Provided records.

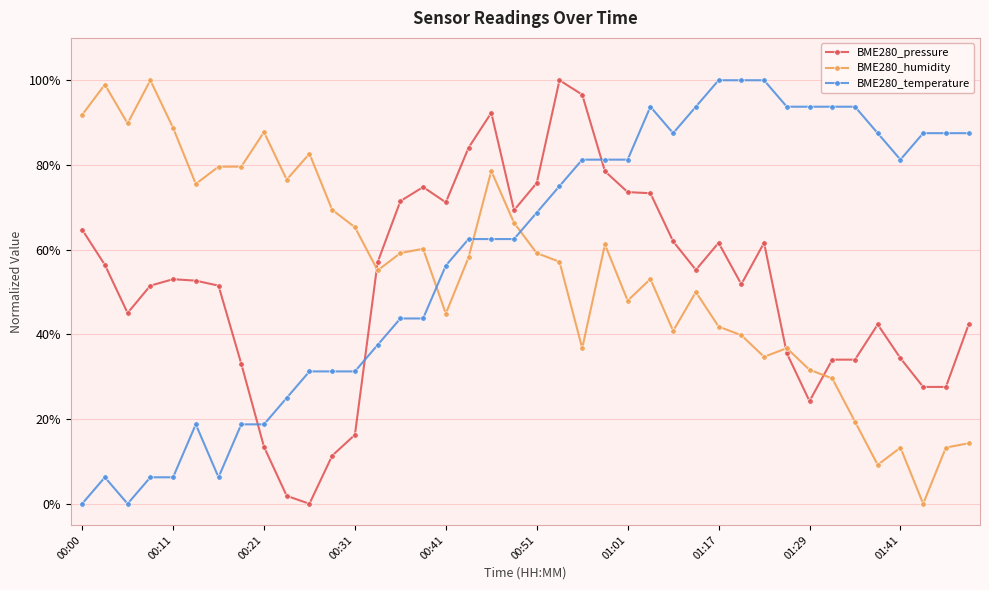

What is the greatest value displayed?

100.0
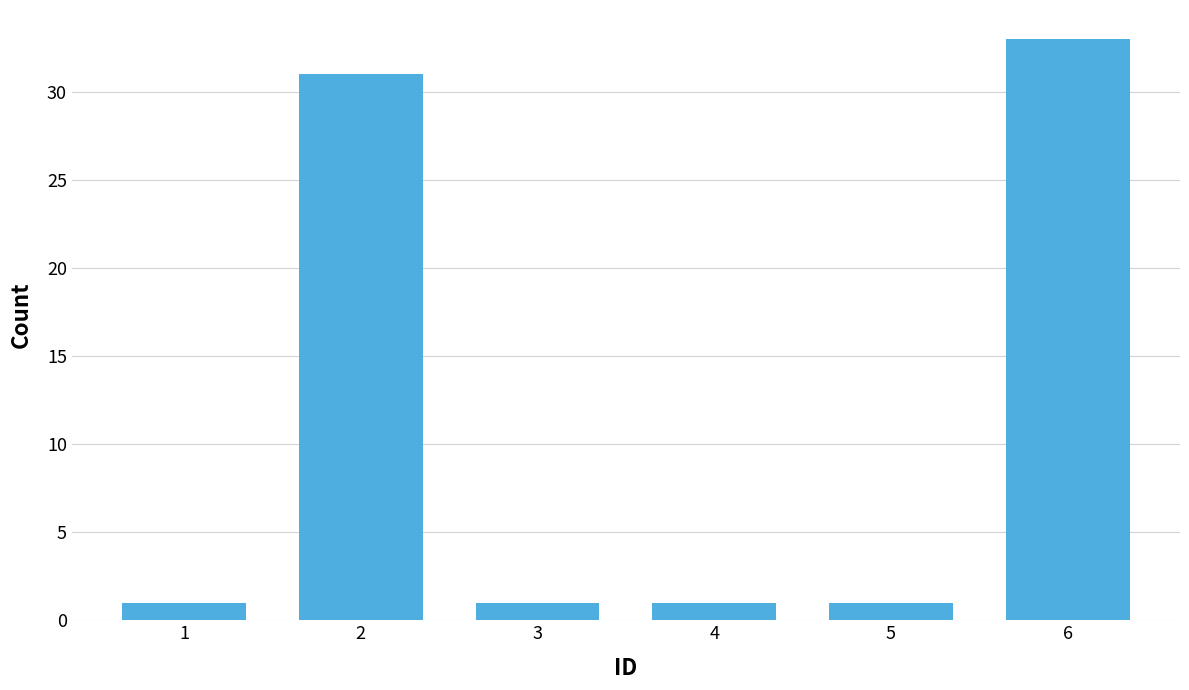

Reading left to right, transcribe all the data shown in this chart.

1	31	1	1	1	33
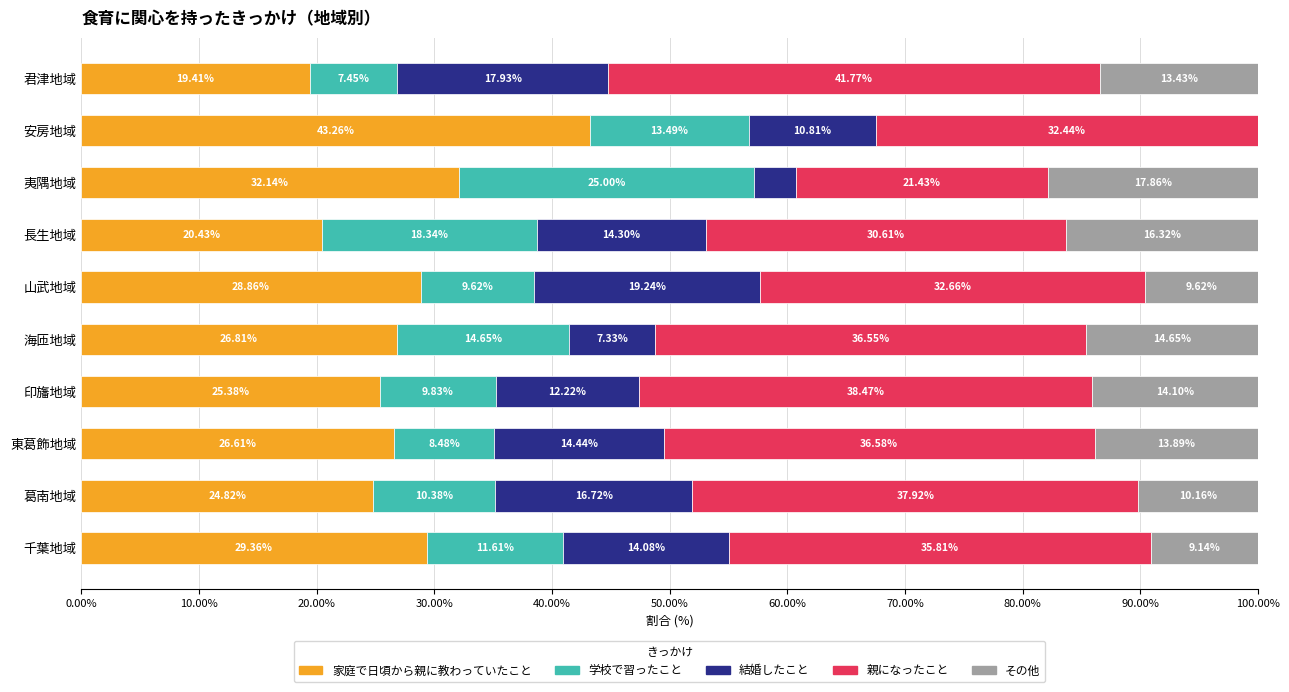

What is the sum of the 家庭で日頃から親に教わっていたこと values at 安房地域 and 葛南地域?

68.1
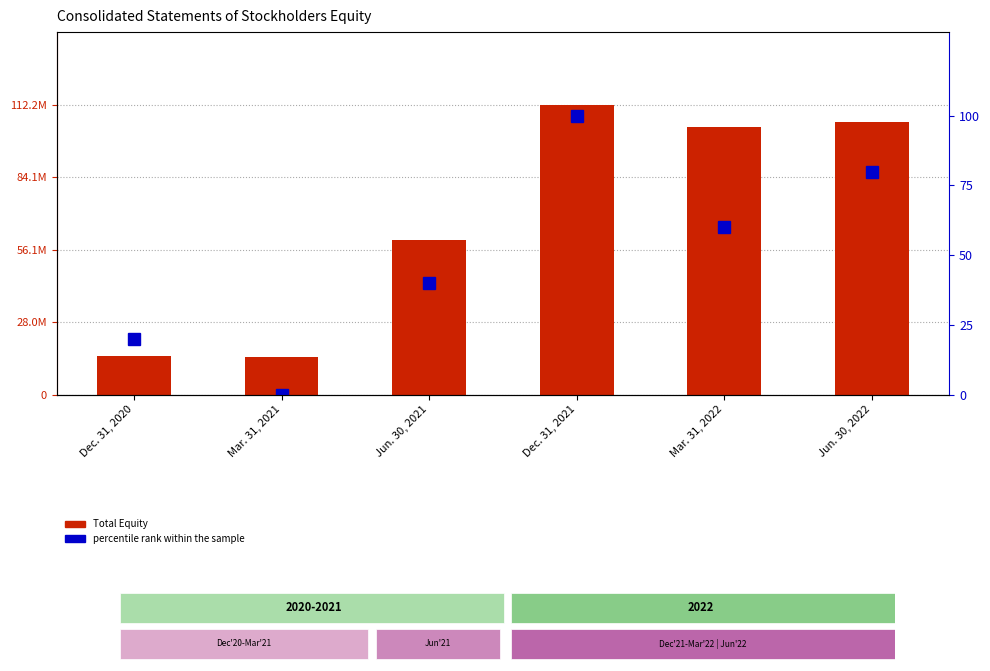

The value of percentile rank within the sample at Dec. 31, 2021 is 100. True or false?

True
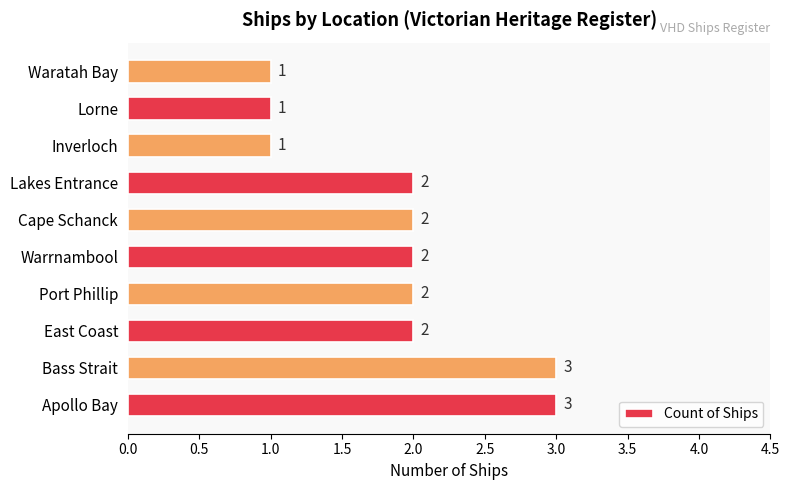

What is the ratio of the value at Inverloch to the value at Lorne?

1.0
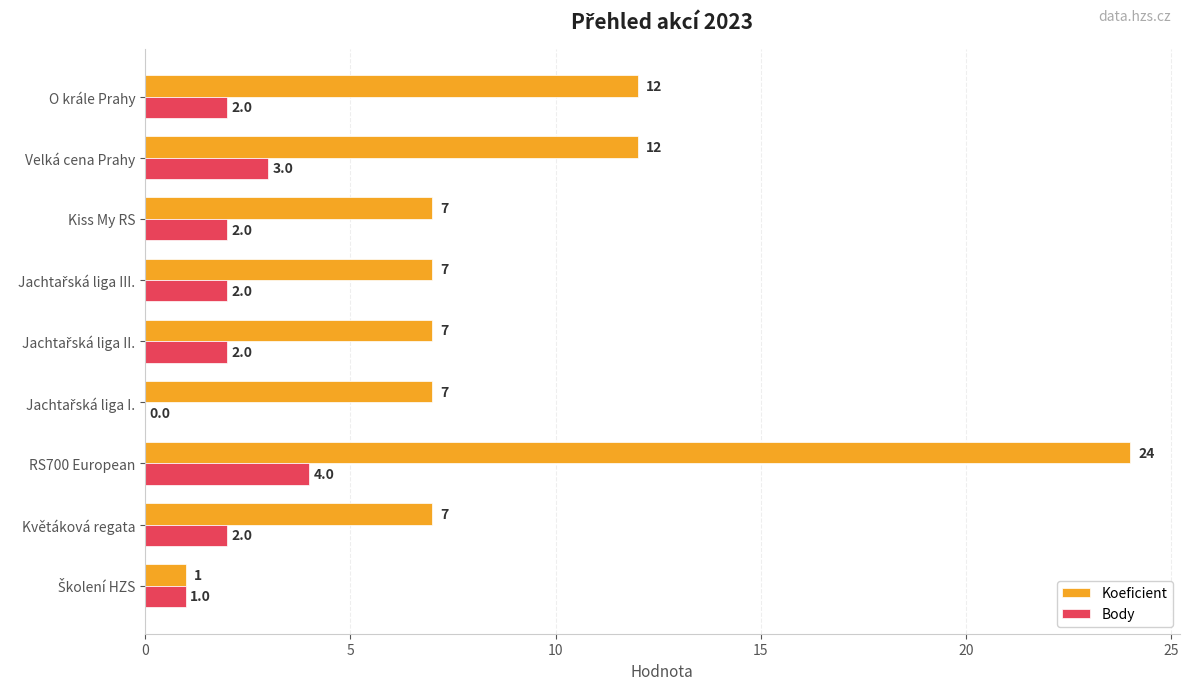

Which category has the highest value across all series?

RS700 European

Assigned task.
Convert the records above into a numbered list with one line per entry. Skip the blank lines and omit the pictures.

Task answer.
1. What is the greatest value displayed?
2. 100.0
3. Reading left to right, transcribe all the data shown in this chart.
4. 1	31	1	1	1	33
5. What is the sum of the 家庭で日頃から親に教わっていたこと values at 安房地域 and 葛南地域?
6. 68.1
7. The value of percentile rank within the sample at Dec. 31, 2021 is 100. True or false?
8. True
9. What is the ratio of the value at Inverloch to the value at Lorne?
10. 1.0
11. Which category has the highest value across all series?
12. RS700 European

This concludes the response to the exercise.